In 2004 to 2006, more than 1,200 vehicles with an estimated value of $33-million, were hauled away from the reserve. In 2007, at least 578 were recovered. This year's tally so far exceeds 80.
And because the 18,000-hectare reserve - an hour's drive west of Toronto and home to the protagonists in the long-running Caledonia land-claim tussle - is so thickly forested, the real numbers are probably higher still.
The Ontario Provincial Police rarely ventures on to the reserve without the approval of its 28-officer police force.
"Some cars stay buried in the woods for years," said Detective Constable Wesley Barnes of the OPP-led joint forces auto-theft team, recently joined by the Six Nations police. "If you gave me a helicopter and the time, I could find you a hundred stolen cars."
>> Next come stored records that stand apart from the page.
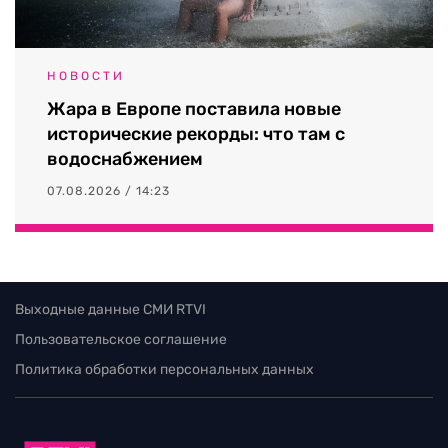
НОВОСТИ
Жара в Европе поставила новые
исторические рекорды: что там с
водоснабжением
07.08.2026 / 14:23
Выходные данные СМИ RTVI
Пользовательское соглашение
Политика обработки персональных данных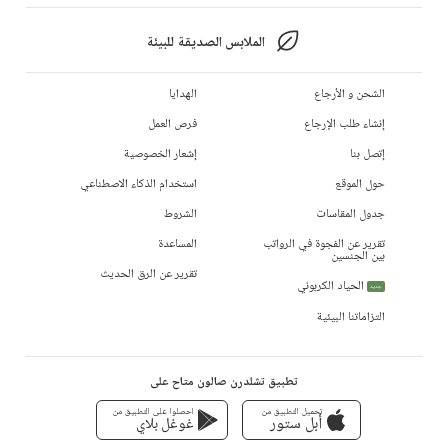
الملابس الصديقة للبيئة
الشحن و الأرجاع
الهدايا
إنشاء طلب الإرجاع
فرص العمل
إتصل بنا
إشعار الخصوصية
حول الموقع
استخدام الذكاء الاصطناعي
جدول المقاسات
الشروط
تقرير عن الفجوة في الرواتب
المساعدة
بين الجنسين
تقرير عن الرق الحديث
الحياد الكربوني
جديد
التزاماتنا البيئية
تطبيق تشلدرن صالون متاح على
تحميل التطبيق من
احصلوا على التطبيق من
أبل ستور
غوغل بلاي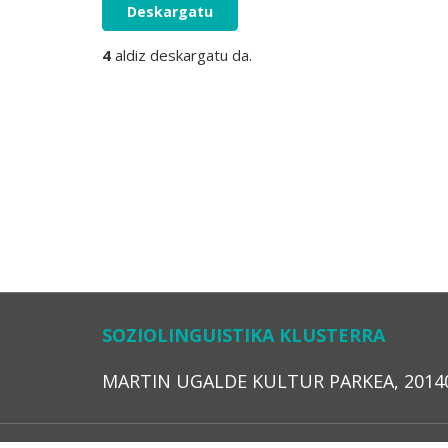
Deskargatu
4
aldiz deskargatu da.
SOZIOLINGUISTIKA KLUSTERRA
MARTIN UGALDE KULTUR PARKEA, 20140 – 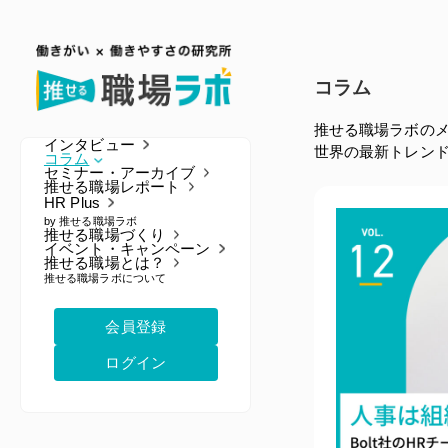
コラム
推せる職場ラボの
インタビュー
世界の最新トレン
コラム
セミナー・アーカイブ
推せる職場レポート
HR Plus
by 推せる職場ラボ
推せる職場づくり
イベント・キャンペーン
推せる職場とは？
HR Plus TOP
推せる職場ラボについて
e-Learningコンテンツ
すべて
会員登録
人事の全体像・人事ポリシー
人事のキャリア
ログイン
人事戦略
人事制度
人材開発
組織開発
配置･タレマネ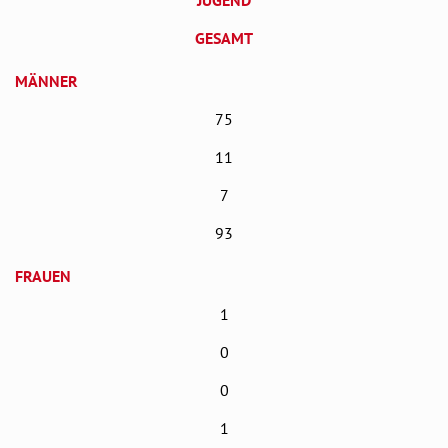
GESAMT
MÄNNER
75
11
7
93
FRAUEN
1
0
0
1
Spirited away from hotels, train stations and other spots from across Ontario's Golden Horseshoe, the stolen vehicles are most commonly dumped at night. And like the Hummer and the Avalanche, the targets of choice are high-end pickup trucks and SUVs made by General Motors.
Mostly they are stolen for their parts. Discovered the next morning - if they are discovered - they have usually been stripped of their wheels and other fixtures and sometimes torched.
Talk to police both on and off the reserve and they will tell you that, like everywhere else, a sizable proportion of the thieves are juveniles who face little or no jail time. And as also happens elsewhere, drugs appear to play a part in fuelling the trade in hot car parts - in particular, demand for the prescription painkiller Oxycontin.